The Police chiefs have been accused of failing to fully investigate the confession of a jailed murderer who revealed how a house fire started 40 years ago, killing 13 young black partygoers.
The New Cross fire in South London in 1981 prompted a campaign for political action over allegations of a totally inadequate response from police and government.
No one has ever been tried for starting the blaze, but between 1991 and 1993 police received confessions from a jailed killer who gave the name of a suspect, and said he himself was present when it began.
Michael Smithyman, who had been jailed for killing his pregnant girlfriend, was the subject of a police report submitted to the Home Office and was reinterviewed by an elite Scotland Yard unit in 1993.
Michael Smithyman confessed to being at the scene of the party
But the probe was shelved shortly afterwards, leaving some officers incensed by the failure to fully investigate the claim.
In addition to the tragic death toll, 27 people were injured after a fire ripped through the three-storey building during a joint 16th birthday party in the early hours of January 18, 1981.
No one has ever been charged with starting the fire which has been widely speculated as a racist attack.
The eight-page briefing note states: ‘It is suspected that Smithyman was the other person with [name removed for legal reasons] when the fire started and it is our belief he will admit his full complicity in the matter.’

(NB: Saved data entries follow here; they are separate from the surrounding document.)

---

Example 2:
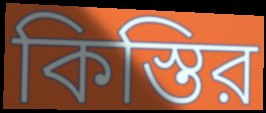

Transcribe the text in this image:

কিস্তির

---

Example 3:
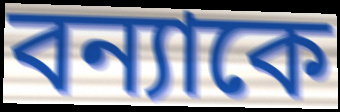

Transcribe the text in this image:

বন্যাকে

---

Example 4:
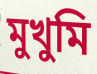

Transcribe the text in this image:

মুখুমি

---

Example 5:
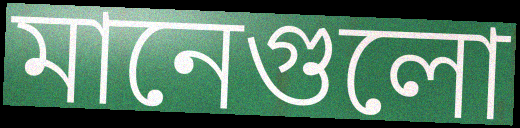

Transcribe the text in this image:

মানেগুলো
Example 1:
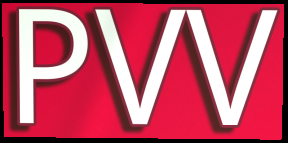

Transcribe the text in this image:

PVV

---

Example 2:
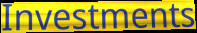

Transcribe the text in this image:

Investments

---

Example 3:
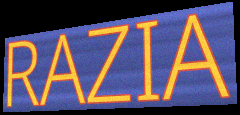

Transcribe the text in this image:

RAZIA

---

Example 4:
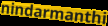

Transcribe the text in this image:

nindarmanthi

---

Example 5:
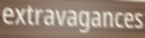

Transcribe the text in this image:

extravagances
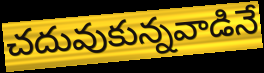
చదువుకున్నవాడినే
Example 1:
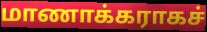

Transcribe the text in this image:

மாணாக்கராகச்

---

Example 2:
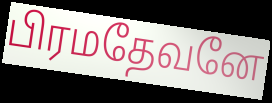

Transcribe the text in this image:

பிரமதேவனே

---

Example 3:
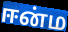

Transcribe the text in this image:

ஈன்ம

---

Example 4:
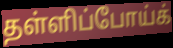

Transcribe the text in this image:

தள்ளிப்போய்க்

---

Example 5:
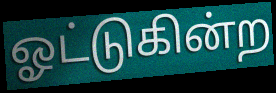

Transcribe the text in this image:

ஓட்டுகின்ற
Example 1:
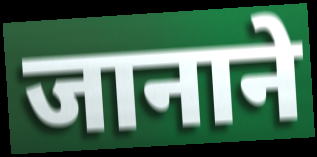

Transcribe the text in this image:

जानाने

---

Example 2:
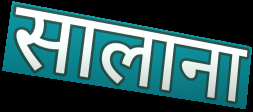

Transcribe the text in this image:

सालाना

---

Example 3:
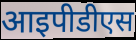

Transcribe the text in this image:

आइपीडीएस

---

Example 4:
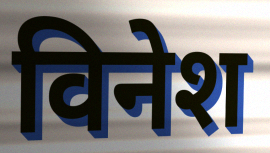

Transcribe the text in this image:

विनेश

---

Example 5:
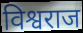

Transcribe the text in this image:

विश्वराज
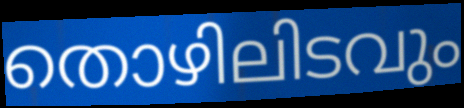
തൊഴിലിടവും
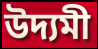
উদ্যমী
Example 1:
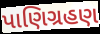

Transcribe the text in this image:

પાણિગ્રહણ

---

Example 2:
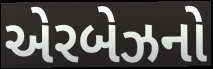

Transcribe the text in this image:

એરબેઝનો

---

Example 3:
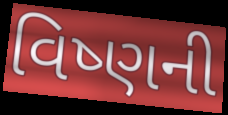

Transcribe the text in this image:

વિષ્ણની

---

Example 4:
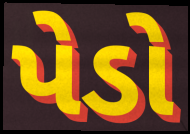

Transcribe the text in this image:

પેડો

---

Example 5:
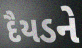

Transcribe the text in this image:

દૈયડને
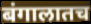
बंगालातच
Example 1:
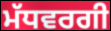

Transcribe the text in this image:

ਮੱਧਵਰਗੀ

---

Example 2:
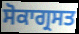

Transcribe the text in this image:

ਸੋਕਾਗ੍ਰਸਤ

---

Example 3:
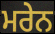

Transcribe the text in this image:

ਮਰੇਨ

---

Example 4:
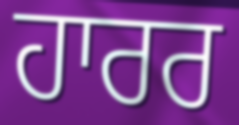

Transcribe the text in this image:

ਹਾਰਰ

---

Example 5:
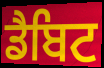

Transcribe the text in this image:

ਡੈਬਿਟ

Almost all victims of the blaze on January 18, 1981, were teenagers and all were black. Twenty-seven others were seriously injured. A survivor was so horrified by what he saw that he killed himself two years later. After police failed to find the culprit, the local community adopted the slogan ’13 dead, nothing said’.
This year, the 40th anniversary of the blaze, campaigners say the story symbolises the police abuse and neglect by the state felt by many black people at the time.

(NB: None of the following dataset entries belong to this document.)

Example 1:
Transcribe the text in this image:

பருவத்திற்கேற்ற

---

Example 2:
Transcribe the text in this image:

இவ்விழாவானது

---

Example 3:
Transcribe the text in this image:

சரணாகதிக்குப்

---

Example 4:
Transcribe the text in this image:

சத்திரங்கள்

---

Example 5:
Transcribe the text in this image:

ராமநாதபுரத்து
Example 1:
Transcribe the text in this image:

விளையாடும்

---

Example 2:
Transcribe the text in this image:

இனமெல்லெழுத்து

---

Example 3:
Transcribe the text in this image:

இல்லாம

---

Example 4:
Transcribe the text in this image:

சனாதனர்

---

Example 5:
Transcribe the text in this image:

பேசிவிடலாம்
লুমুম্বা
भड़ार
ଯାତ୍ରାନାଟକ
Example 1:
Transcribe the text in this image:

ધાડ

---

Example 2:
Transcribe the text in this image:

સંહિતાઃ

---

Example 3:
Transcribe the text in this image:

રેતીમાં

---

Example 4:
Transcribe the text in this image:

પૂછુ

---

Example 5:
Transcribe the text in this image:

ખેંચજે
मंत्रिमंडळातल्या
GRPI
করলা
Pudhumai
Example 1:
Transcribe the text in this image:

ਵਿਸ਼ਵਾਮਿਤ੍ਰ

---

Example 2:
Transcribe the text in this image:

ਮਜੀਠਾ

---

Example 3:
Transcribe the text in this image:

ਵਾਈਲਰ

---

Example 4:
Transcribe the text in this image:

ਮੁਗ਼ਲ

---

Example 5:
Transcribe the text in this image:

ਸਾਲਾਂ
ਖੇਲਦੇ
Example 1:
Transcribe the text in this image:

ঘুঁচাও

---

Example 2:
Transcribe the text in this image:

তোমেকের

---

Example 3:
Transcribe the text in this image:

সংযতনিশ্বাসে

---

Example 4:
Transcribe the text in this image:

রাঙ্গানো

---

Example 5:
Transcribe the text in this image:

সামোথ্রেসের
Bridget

Many close to the inquiry believe there was a lack of will to solve the case and it was ‘swept under the carpet and these promising lines of inquiry ignored’.
A forensic report produced for the Met Police in 2011 ruled out a firebomb attack, concluding that the blaze started when someone in the house set an armchair alight.
Magdalene Edwards, now 57, survived the fire by jumping from a window while three months pregnant, but her 16-year-old stepsister Rosalind Henry died.
After being told of what Smithyman had claimed, she told the MoS: ‘The case has never been investigated properly. Would the same happen if it had been 13 young white children? I don’t think so.’
A Met spokesman said: ‘We thoroughly investigated the circumstances of the fire in 1981. Over the years, a number of reviews and follow-up enquiries have been conducted. We will carefully consider any new information.’
Despite repeated requests, bosses at Whitemoor prison refused to say whether they had passed on to Smithyman a request from The Mail on Sunday to interview him.